Brooklyn Law School will cut tuition by 15 percent beginning in the 2015-16 academic year, a decision that has received sustained national attention and helped prompt a much-needed public discussion about skyrocketing tuitions at law schools.
It is fair to ask why our announcement has hit a nerve among educators, lawyers, and students. After all, while the forthcoming 15-percent reduction is significant, tuition will still be expensive. Nor are we alone in tackling the issue. Other law schools cut tuition in recent years, and no doubt still more will do so for various reasons and in different ways.
The fact is that the financial model of law schools is broken. Unless the schools do what they can to make legal education more affordable, they will price themselves out of business, contribute to the high cost of legal services that most people need, and widen the gap in access to justice.
If you ask who can afford to go to law school or afford a lawyer, the answer is that most Americans cannot. Those who do manage to attend law school often graduate with excruciating debt. They are compelled to pursue jobs with the highest paycheck to find some relief, rather than beginning lower-salaried careers that might better fit their interests and talents, or that meet a critical need for affordable legal services. As a result, untold millions of Americans are deprived of access to quality legal services.
A January report by the American Bar Association’s Task Force on the Future of Legal Education noted that “a widespread practice is to announce nominal tuition rates, and then pursue certain high LSAT or GPA students by offering substantial discounts (styled as scholarships) without regard to the recipient’s financial need. Other students, by contrast, receive little if any benefit from discounting and must rely extensively on borrowing to finance their education.” Bear in mind that the average student-loan debt for law graduates is more than $100,000 upon graduation—not including undergraduate student loans. This is a national epidemic, and the federal government is not making it any easier.
Buried in the president’s 2015 budget proposal are changes that, if enacted, would gut the successful Public Service Loan Forgiveness and the Pay As You Earn programs. The purported rationale for curtailing programs that help make affordable legal services available to the public defies logic. Without any promise of deficit-reduction benefits, the proponents give lip service to balancing the federal budget at the expense of indebted students who dedicate themselves to working for low public-interest and public-sector wages.
It is a shameful canard that student loans and indebtedness are the cause of high tuition. They are not; they are the symptom. Tuitions at law schools are soaring, as the American Bar Association and other observers point out, because of the way law schools spend money in pursuit of rankings rather than investing in students, education, professional training, and scholarship. Yes, write to your congressman, but in the meantime we all should row away from the rocks.
With political currents eroding America’s historic and successful support for higher education, we can’t expect anyone else to help. We must do what we can to break this cycle ourselves. By making law school expensive for motivated, talented women and men, we are shortchanging ourselves. In this country, lawyers have played the central role as guardians of our democratic republic and architects of economic opportunity and prosperity. They will be needed even more in the future.

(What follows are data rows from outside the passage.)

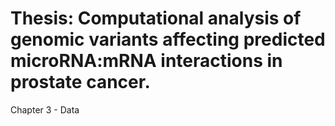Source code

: # Thesis: Computational analysis of genomic variants affecting predicted microRNA:mRNA interactions in prostate cancer. 
Chapter 3 - Data 

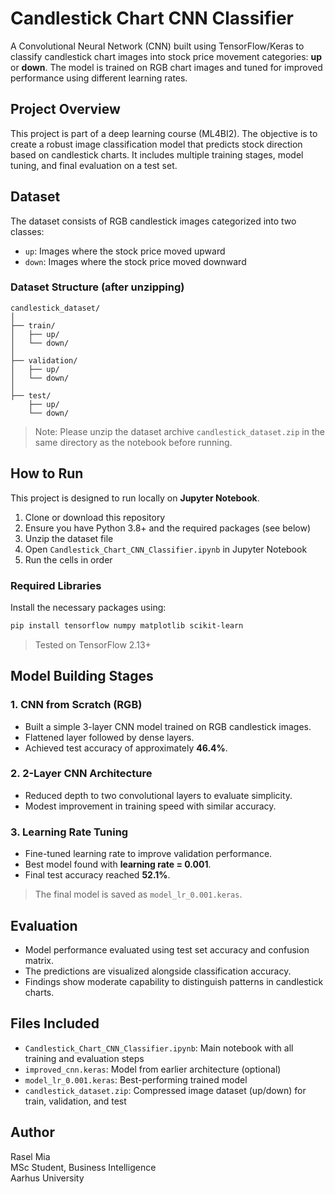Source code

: # Candlestick Chart CNN Classifier

A Convolutional Neural Network (CNN) built using TensorFlow/Keras to classify candlestick chart images into stock price movement categories: **up** or **down**. The model is trained on RGB chart images and tuned for improved performance using different learning rates.

## Project Overview

This project is part of a deep learning course (ML4BI2). The objective is to create a robust image classification model that predicts stock direction based on candlestick charts. It includes multiple training stages, model tuning, and final evaluation on a test set.

## Dataset

The dataset consists of RGB candlestick images categorized into two classes:
- `up`: Images where the stock price moved upward
- `down`: Images where the stock price moved downward

### Dataset Structure (after unzipping)

```
candlestick_dataset/
│
├── train/
│   ├── up/
│   └── down/
│
├── validation/
│   ├── up/
│   └── down/
│
├── test/
    ├── up/
    └── down/
```

> Note: Please unzip the dataset archive `candlestick_dataset.zip` in the same directory as the notebook before running.

## How to Run

This project is designed to run locally on **Jupyter Notebook**.

1. Clone or download this repository
2. Ensure you have Python 3.8+ and the required packages (see below)
3. Unzip the dataset file
4. Open `Candlestick_Chart_CNN_Classifier.ipynb` in Jupyter Notebook
5. Run the cells in order

### Required Libraries

Install the necessary packages using:

```bash
pip install tensorflow numpy matplotlib scikit-learn
```

> Tested on TensorFlow 2.13+

## Model Building Stages

### 1. CNN from Scratch (RGB)
- Built a simple 3-layer CNN model trained on RGB candlestick images.
- Flattened layer followed by dense layers.
- Achieved test accuracy of approximately **46.4%**.

### 2. 2-Layer CNN Architecture
- Reduced depth to two convolutional layers to evaluate simplicity.
- Modest improvement in training speed with similar accuracy.

### 3. Learning Rate Tuning
- Fine-tuned learning rate to improve validation performance.
- Best model found with **learning rate = 0.001**.
- Final test accuracy reached **52.1%**.

> The final model is saved as `model_lr_0.001.keras`.

## Evaluation

- Model performance evaluated using test set accuracy and confusion matrix.
- The predictions are visualized alongside classification accuracy.
- Findings show moderate capability to distinguish patterns in candlestick charts.

## Files Included

- `Candlestick_Chart_CNN_Classifier.ipynb`: Main notebook with all training and evaluation steps
- `improved_cnn.keras`: Model from earlier architecture (optional)
- `model_lr_0.001.keras`: Best-performing trained model
- `candlestick_dataset.zip`: Compressed image dataset (up/down) for train, validation, and test

## Author

Rasel Mia  
MSc Student, Business Intelligence  
Aarhus University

Consequently, Brooklyn Law School is taking a stand against spiraling tuition hikes. A tuition reduction in effect provides every student with a scholarship of equal amount. While we continue to award merit scholarships, we will be more selective and not fixated on LSAT scores. We will expand the availability of our generous postgraduate loan-repayment program and guarantee below-market-value housing.
We strongly believe that these measures—while not solutions in themselves—are important ways to begin to solve the problem of law-school affordability. Lower costs will provide greater access to more qualified students, as well as ease the debt burden that many students face. Being more selective in granting merit aid allows us to spend more on need-based aid and enable greater accessibility and diversity.
Our tuition reduction is an effort to focus on the pursuit of quality education, qualified students, and world-class scholarship—while bucking the conventional wisdom that it is necessary to cater to a deeply flawed rankings system.
We are hardly the only law school that can offer impressive reasons for students to attend our institution, so why would we—or any law school—throw money at propping up artificial rankings when we could be giving back to our students? As we continue to prudently manage our overall costs, strengthen our balance sheet, and benefit from the generosity of our alumni, we are going to invest even more in our students. Law schools feel pressure to cut back, do less, and charge more. We’re taking a different approach: doing more and charging less.
Our school is blessed with a 113-year history as a pioneer, having long opened its doors to women, minorities, foreign students, children of working families and immigrants, and the less advantaged.
Our efforts to make legal education more affordable continue this tradition. We are justifiably proud that we have been able to contribute to a national conversation that affects us all, and we hope others will follow our lead.